Study population
A 12-year-old girl weighing 46 kg and 165 cm in height (with a body surface area of 1.45 m2) presented with almost incessant, drug-refractory AT was referred for radiofrequency catheter ablation. She had a 5-month history of palpitations, and the electrocardiogram (ECG) showed persistent atrial tachycardia with variable (3-1:1) conduction, and a maximum heart rate of 150 beats/min (Figure 1).

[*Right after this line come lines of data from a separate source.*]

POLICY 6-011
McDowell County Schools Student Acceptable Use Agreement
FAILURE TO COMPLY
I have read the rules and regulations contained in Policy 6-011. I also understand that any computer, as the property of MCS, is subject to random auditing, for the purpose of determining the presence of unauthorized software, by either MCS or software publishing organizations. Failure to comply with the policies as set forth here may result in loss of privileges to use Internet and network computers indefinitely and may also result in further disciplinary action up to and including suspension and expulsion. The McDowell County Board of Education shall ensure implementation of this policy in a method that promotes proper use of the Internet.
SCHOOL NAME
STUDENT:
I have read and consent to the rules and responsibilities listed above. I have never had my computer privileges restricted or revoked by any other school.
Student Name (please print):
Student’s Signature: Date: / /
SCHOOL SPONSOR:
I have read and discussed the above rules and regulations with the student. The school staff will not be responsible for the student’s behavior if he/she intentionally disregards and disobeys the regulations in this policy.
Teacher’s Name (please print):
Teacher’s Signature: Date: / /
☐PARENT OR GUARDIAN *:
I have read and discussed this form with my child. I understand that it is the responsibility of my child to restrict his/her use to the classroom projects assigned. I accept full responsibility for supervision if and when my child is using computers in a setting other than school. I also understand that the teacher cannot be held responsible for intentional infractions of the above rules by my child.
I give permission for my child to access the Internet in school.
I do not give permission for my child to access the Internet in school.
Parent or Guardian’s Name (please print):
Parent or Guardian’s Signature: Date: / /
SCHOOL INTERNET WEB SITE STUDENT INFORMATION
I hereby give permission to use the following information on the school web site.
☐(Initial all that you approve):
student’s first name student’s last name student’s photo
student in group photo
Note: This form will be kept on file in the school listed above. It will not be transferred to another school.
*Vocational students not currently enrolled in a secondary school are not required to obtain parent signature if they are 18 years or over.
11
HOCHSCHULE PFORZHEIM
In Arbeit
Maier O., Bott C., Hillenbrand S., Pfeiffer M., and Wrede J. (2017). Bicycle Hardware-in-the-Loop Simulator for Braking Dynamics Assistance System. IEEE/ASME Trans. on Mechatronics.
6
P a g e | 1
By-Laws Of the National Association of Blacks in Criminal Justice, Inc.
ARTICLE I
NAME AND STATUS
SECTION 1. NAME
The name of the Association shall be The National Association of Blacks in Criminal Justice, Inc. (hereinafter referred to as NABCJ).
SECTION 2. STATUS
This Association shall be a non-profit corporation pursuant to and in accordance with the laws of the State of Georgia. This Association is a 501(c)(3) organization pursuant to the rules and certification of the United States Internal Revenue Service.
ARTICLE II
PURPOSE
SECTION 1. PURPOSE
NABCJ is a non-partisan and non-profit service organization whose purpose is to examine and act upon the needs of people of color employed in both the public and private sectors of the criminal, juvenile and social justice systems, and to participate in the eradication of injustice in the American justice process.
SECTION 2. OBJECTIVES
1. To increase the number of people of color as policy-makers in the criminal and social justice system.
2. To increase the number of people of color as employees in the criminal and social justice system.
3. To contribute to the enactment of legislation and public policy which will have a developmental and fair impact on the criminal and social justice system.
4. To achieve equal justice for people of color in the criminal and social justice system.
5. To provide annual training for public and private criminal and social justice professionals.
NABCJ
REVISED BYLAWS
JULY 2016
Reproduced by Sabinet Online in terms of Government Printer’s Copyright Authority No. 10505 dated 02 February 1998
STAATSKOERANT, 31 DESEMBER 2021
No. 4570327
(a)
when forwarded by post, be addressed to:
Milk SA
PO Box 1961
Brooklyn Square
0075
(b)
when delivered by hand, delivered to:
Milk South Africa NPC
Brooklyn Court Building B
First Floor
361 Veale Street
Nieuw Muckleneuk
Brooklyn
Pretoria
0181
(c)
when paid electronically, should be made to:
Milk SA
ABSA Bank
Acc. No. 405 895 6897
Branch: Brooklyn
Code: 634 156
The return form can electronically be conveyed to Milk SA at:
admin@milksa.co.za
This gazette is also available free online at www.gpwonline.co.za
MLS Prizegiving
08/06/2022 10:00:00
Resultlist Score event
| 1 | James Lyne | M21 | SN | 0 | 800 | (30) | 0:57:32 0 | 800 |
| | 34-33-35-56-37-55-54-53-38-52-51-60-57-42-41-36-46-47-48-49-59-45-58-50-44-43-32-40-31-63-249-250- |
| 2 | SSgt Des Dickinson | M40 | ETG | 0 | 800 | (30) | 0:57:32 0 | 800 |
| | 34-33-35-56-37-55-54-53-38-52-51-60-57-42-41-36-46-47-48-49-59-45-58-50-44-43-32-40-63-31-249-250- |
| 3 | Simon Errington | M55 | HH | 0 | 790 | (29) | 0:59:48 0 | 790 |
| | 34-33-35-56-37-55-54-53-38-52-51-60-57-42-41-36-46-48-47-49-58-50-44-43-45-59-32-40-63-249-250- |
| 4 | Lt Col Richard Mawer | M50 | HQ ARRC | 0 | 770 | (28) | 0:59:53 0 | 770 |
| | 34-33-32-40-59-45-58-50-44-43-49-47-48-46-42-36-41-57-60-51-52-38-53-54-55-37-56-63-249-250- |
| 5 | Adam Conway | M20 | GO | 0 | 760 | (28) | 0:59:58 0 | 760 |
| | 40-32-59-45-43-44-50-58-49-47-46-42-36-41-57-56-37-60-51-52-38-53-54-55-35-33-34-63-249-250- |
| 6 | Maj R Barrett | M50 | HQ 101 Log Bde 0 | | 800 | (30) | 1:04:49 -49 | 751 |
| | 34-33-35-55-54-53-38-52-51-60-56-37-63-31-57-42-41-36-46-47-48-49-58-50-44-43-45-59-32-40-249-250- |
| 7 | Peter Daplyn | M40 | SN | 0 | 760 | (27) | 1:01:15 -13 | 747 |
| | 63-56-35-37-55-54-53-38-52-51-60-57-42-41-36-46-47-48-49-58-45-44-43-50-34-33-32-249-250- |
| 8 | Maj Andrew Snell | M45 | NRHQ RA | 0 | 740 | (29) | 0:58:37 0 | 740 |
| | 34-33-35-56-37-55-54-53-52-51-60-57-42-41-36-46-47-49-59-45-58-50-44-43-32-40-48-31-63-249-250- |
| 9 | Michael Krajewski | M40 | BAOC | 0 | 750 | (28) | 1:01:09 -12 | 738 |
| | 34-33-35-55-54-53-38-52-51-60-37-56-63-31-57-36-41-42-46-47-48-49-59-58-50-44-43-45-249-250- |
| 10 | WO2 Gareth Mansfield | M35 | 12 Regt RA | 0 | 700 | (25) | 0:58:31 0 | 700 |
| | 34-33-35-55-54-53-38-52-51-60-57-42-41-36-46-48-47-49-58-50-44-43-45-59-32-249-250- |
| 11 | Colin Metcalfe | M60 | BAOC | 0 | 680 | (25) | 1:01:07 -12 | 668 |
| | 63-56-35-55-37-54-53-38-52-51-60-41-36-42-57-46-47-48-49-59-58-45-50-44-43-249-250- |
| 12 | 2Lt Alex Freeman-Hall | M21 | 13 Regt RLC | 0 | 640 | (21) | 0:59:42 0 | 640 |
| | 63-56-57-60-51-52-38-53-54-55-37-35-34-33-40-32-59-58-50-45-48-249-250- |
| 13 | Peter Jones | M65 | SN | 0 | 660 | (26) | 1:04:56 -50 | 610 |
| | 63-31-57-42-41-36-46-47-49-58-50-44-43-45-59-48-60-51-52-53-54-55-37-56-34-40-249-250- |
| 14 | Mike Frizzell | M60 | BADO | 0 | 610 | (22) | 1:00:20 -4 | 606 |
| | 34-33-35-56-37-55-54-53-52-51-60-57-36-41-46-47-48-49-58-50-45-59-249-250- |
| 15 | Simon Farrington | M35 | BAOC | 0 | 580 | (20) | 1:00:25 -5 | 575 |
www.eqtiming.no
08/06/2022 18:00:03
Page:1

The echocardiogram revealed enlarged left atrium diameter (LAD, 37 mm; normal range < 35 mm). The left ventricular end-diastolic and end-systolic diameters (LVEDD and LVESD) were 48 (normal range < 48 mm) and 30 mm, respectively, with a normal left ventricular ejection fraction (LVEF) of 67% (Table 1). The markers of myocardial injury were normal, and no inflammatory edema of myocardial tissue was found by echocardiography. The ECG was repeated, and the results showed the AT was in the range of 140-180 beats/minute without dynamic ST change. The atrial tachycardia lasted for more than 2 days with elevated NT-proBNP (2586 pg/ml, normal range < 285 pg/ml), elevated GPT (109 U/L, normal range < 75 U/L), and elevated GOT (43 U/L, normal range < 38 U/L) level.
After ruling out reversibility and other causes, the patient was admitted to the hospital for electrophysiology examination and ablation. Transesophageal echocardiography (TEE) was performed before ablation to verify the absence of a left atrial thrombus and guide LAA resection. Patients had been treated with anticoagulants before ablation.